Last week, Cabinet Office minister Francis Maude announced the release of additional flood risk assessment data to help local communities plan their response.
Arup’s Damien McCloud agrees that open data could help planners and designers answer increasingly complex questions about the built environment. His blog was originally posted here.
Planners employ data to understand space through its physical attributes, as well as its human, social and functional characteristics. A variety of datasets are also used to understand how a space is currently used and experienced by those who inhabit it. Datasets are also used to identify what are the key factors that govern a space’s development.

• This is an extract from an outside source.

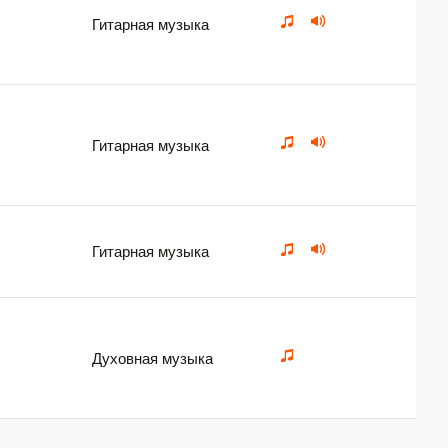
Гитарная музыка
Гитарная музыка
Гитарная музыка
Духовная музыка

Open data – defined as data that can be “freely used, reused and redistributed by anyone” subject to very few restrictions – can help answer these sorts of questions. For example, the London Heat Map combines data provided by local authorities and the Greater London Authority to create an interactive tool to identify new district heating opportunities. In this way, open data can provide richer data to answer more complex planning and design questions. For example, you could use sensors to identify friction points such as traffic bottlenecks – but only if the controlling public body opens the data.
Open data currently has a tendency to be at a coarse geographic and temporal timescale. With access to more granular data you could create a more sophisticated model of the problem and allow a better designed solution. By routinely collecting and publishing open data, you can create a wealth of data assets that enable multiple parties to evaluate previous planning and design decisions. This supports decision-making informed by data, not conjecture.
A data-centric approach could also help to reveal interactions that only show up at the larger scale. For example, how does a large development on higher ground, upstream, some distance away, affect urban planning or design decisions in a location that may suffer flash floods as a result?
The increased availability and use of open data will raise expectations that planners and designers can answer such questions in a quicker more efficient manner with a greater understanding. To ensure that we can, we need more data from more sources – academic and corporate sources as well as government ones.
We also need better quality data, which comes with clear information on how and when it was produced and processed and how accurate it is. Whether data comes from the public sector or private providers, there have to be incentives to sustain its publication.
Statutory obligations offer strong incentives, but we will need more of them to get the rich level of data required that is at an appropriate temporal and geographic scale. Finally, a data-centric approach to planning requires planners and designers who are comfortable with data. They must know which is the most appropriate and highest quality data to use in their decision-making and how to integrate datasets for greater value.
RIBA has called for the planning process to be digitised, with all data made publicly available – arguing this could unleash economic growth and help local authorities better inform their strategies. I think this would be an excellent way to start making better use of open data.
Damien McCloud leads the spatial technology team in the IT and communications group at Arup
Data quality is often used as a reason for not publishing data. However, sometimes that data can be the only definitive or best available source of that information. Publishing the data ‘warts and all’ whilst painful for some can actually lead to improvements in the quality. Certainly it can act as a barometer for its real usefulness in terms of feedback from users or number of software applications developed off the back oft it. This can also therefore provide the basis of a business proposal for funding for its improvement. Publishing data with the necessary metadata is essential, both at the dataset and feature (attributes) level. Often however people will not read this, and use with no thought to the original intended purpose. What may be a better strategy is to also use suitable graphic or cartographic techniques (e.g. red, amber, green quality rating) to really help people at a glance to understand how fit for purpose that data really is.